2. The Shining (Kubrick, 1980)

At number two we have Stanley Kubrick’s icy adaptation of Stephen King’s ghost story The Shining. Jack Nicholson is brilliant as the winter caretaker of the grand but imposing Overlook Hotel. After inviting his wife and young son Danny to stay with him, the isolated family begin to experience just why the haunted retreat has such a blood-soaked past. Nicholson’s downward spiral of self-destruction is just one part of the film’s legacy as Danny’s ability to see beyond our world maybe the only way this family is going to survive the winter. Kubrick rightly stripped the book’s version of events of much of its baggage to give us not only one of the best novel-to-screen adaptations but one of cinema’s most frightening ghost stories.

1. One Flew Over The Cuckoo’s Nest (Forman, 1975)

At number one, Nicholson is back again in the starring role, this time in One Flew Over The Cuckoo’s Nest.
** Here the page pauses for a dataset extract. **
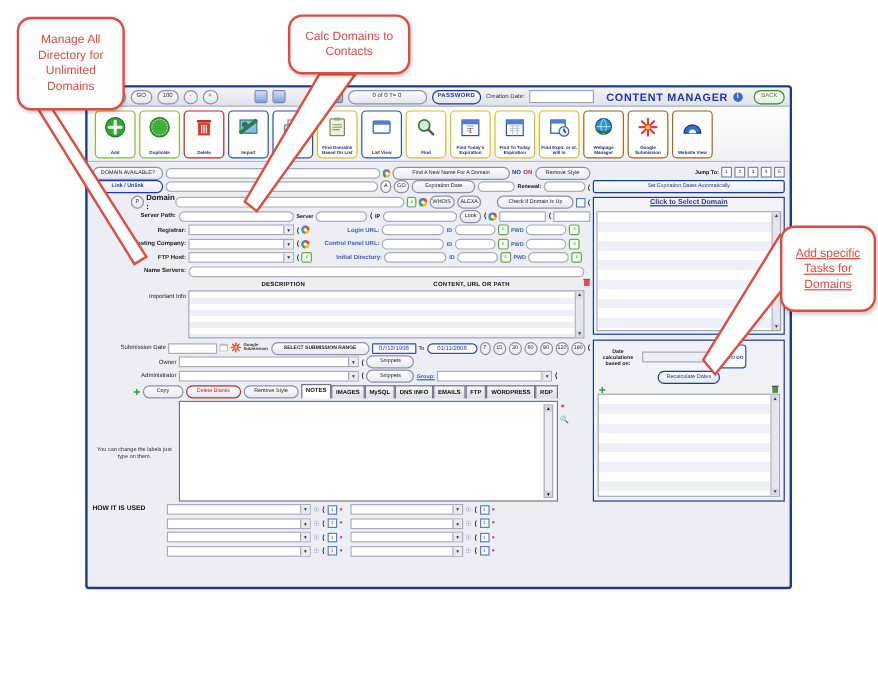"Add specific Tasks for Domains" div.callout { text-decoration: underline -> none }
To capture novelist Ken Kesey’s study of life inside a 1960s psychiatric hospital, film director Milos Forman wisely chose the Hollywood livewire to portray rebellious innate R.P. McMurphy. A loving indication of the human condition as much a stark reminder of the catastrophic consequences of our actions, the film both delights in warming our hearts and crushingly devours by breaking them. But it is without surprise this classic endures the test of time, and despite an underlying sadness, its celebration of the human spirit is something that should be returned to time and time again.